▸ Requirement: Transcribe every entry word for word, but drop the pictures.

[Stored entries]
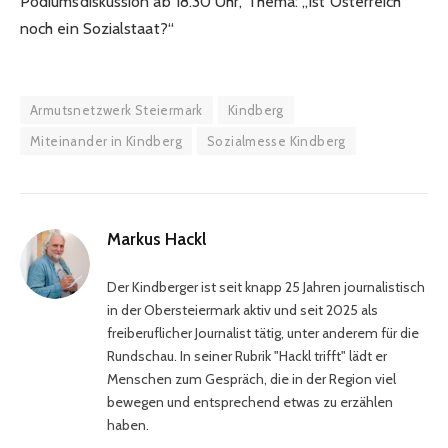
Podiumsdiskussion ab 18.30 Uhr, Thema: „Ist Österreich
noch ein Sozialstaat?“
Armutsnetzwerk Steiermark
Kindberg
Miteinander in Kindberg
Sozialmesse Kindberg
Markus Hackl
Der Kindberger ist seit knapp 25 Jahren journalistisch
in der Obersteiermark aktiv und seit 2025 als
freiberuflicher Journalist tätig, unter anderem für die
Rundschau. In seiner Rubrik "Hackl trifft" lädt er
Menschen zum Gespräch, die in der Region viel
bewegen und entsprechend etwas zu erzählen
haben.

▸ Expected output:
Podiumsdiskussion ab 18.30 Uhr, Thema: „Ist Österreich
noch ein Sozialstaat?“
Armutsnetzwerk Steiermark
Kindberg
Miteinander in Kindberg
Sozialmesse Kindberg
Markus Hackl
Der Kindberger ist seit knapp 25 Jahren journalistisch
in der Obersteiermark aktiv und seit 2025 als
freiberuflicher Journalist tätig, unter anderem für die
Rundschau. In seiner Rubrik "Hackl trifft" lädt er
Menschen zum Gespräch, die in der Region viel
bewegen und entsprechend etwas zu erzählen
haben.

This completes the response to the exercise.